Black Actors Discuss Stereotypes
A group of celebrities speaks on images of black Americans portrayed in films.
By Shannon J. Owens
LAKE BUENA VISTA -- From the resurgence of the glorification of black-pimp imagery to the infamous Don Imus remarks, African-Americans in Hollywood shoulder a responsibility to destroy stereotypes, a panel of entertainment-industry leaders said this month at the 2007 Black Enterprise Entrepreneurs Conference Town Hall meeting.
The two-hour discussion was led by Emmy award-winning actress Lynn Whitfield, CSI: NY actor Hill Harper, director/actor Robert Townsend, ICM talent agent Andrea Nelson Meigs, Film Life Inc. CEO Jeff Friday and NPR host Ed Gordon at the Walt Disney World Dolphin Resort.
Conference attendees packed the Pacific Banquet Hall to listen to a discussion on the meeting's theme question: Are blacks in Hollywood getting their piece of the (financial) action? But most responses circled back to a larger theme that gripped the nation a month ago: Who is in control of black images across the media?
"A lot of what's going on in Hollywood is black-on-black TV and film crime," Townsend said.
Despite the historic successes of Halle Berry and Denzel Washington, who became the first African American best actor and actress Oscar winners in the same year (2002), the goal of achieving more quality roles and projects for black actors is still in the future , industry insiders said.
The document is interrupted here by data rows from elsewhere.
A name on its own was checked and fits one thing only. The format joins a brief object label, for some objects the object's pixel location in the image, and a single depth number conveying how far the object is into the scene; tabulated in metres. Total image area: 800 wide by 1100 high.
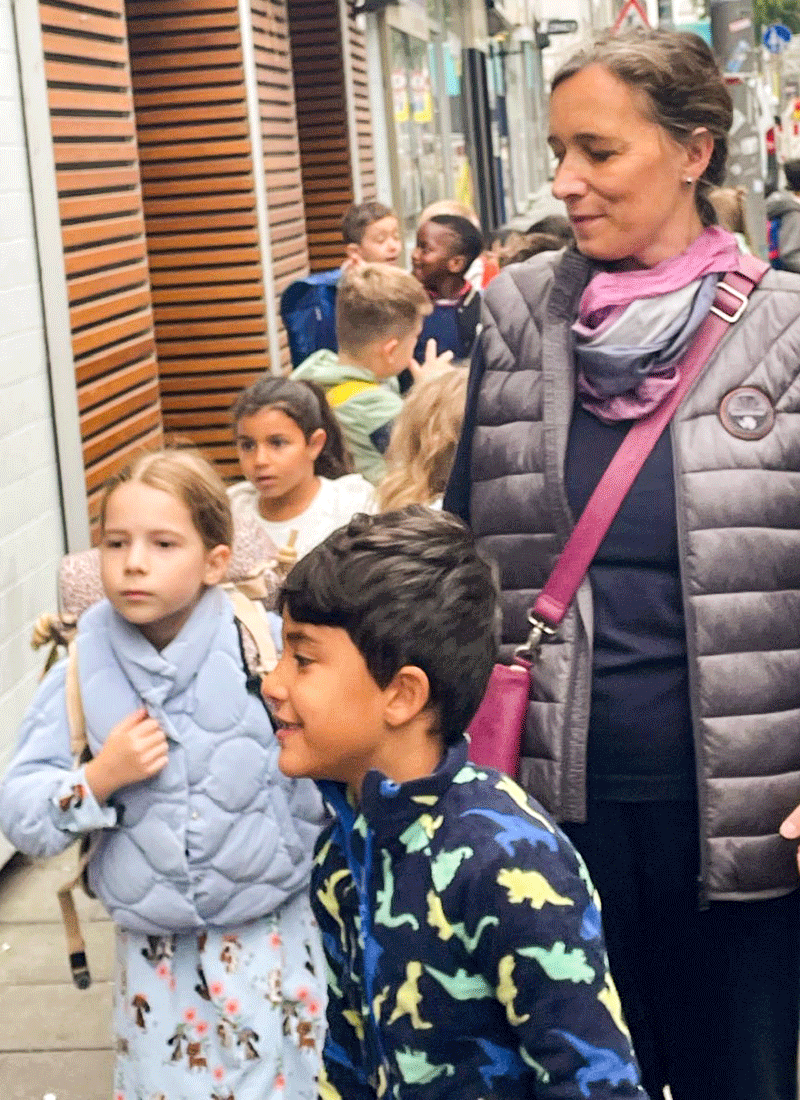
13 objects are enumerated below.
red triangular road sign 14.98
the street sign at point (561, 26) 46.09
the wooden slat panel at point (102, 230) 7.52
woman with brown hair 2.82
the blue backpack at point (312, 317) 8.37
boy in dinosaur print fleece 2.13
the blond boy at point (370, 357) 6.29
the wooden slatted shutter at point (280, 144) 11.91
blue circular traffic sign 34.84
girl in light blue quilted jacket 3.54
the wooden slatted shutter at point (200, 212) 11.05
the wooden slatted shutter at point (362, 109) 16.09
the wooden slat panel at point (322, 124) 15.41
Whitfield said she has witnessed black actors "dumb themselves down" during auditions by taking on exaggerated stereotypical "black" speech patterns without request from a director. Behind the camera, things are not much different. Some black writers and directors push films or projects that fit certain "pimp" or "buffoon" stereotypes because those are the only projects they think studios will support, Whitfield said.
"And that's when it's self-sabotage. We as African-American entertainers need a refreshening of our consciousness of who we really are," Whitfield said. "So often we are so incredibly insulting to ourselves, and I find that one of the saddest parts of the business."
Whitfield established her legacy in Hollywood for her Emmy award-winning portrayal in the HBO biography The Josephine Baker Story. Baker, known for her seductive dances, is considered the first black female entertainer to have broken the racial barrier in Europe and the United States, refusing to perform for segregated audiences in the 1920s and '30s.
"I'm not one of the people who say we should not give our audiences a wide variety, diversity, because our communities are made up of all kinds of people," Whitfield said. "The problem for me is that we don't have enough stories being told -- so that all the weight comes down to one or two actors a year to do the right thing by a role."
Shannon J. Owens is a Sentinel Staff Writer for Orlando Sentinel.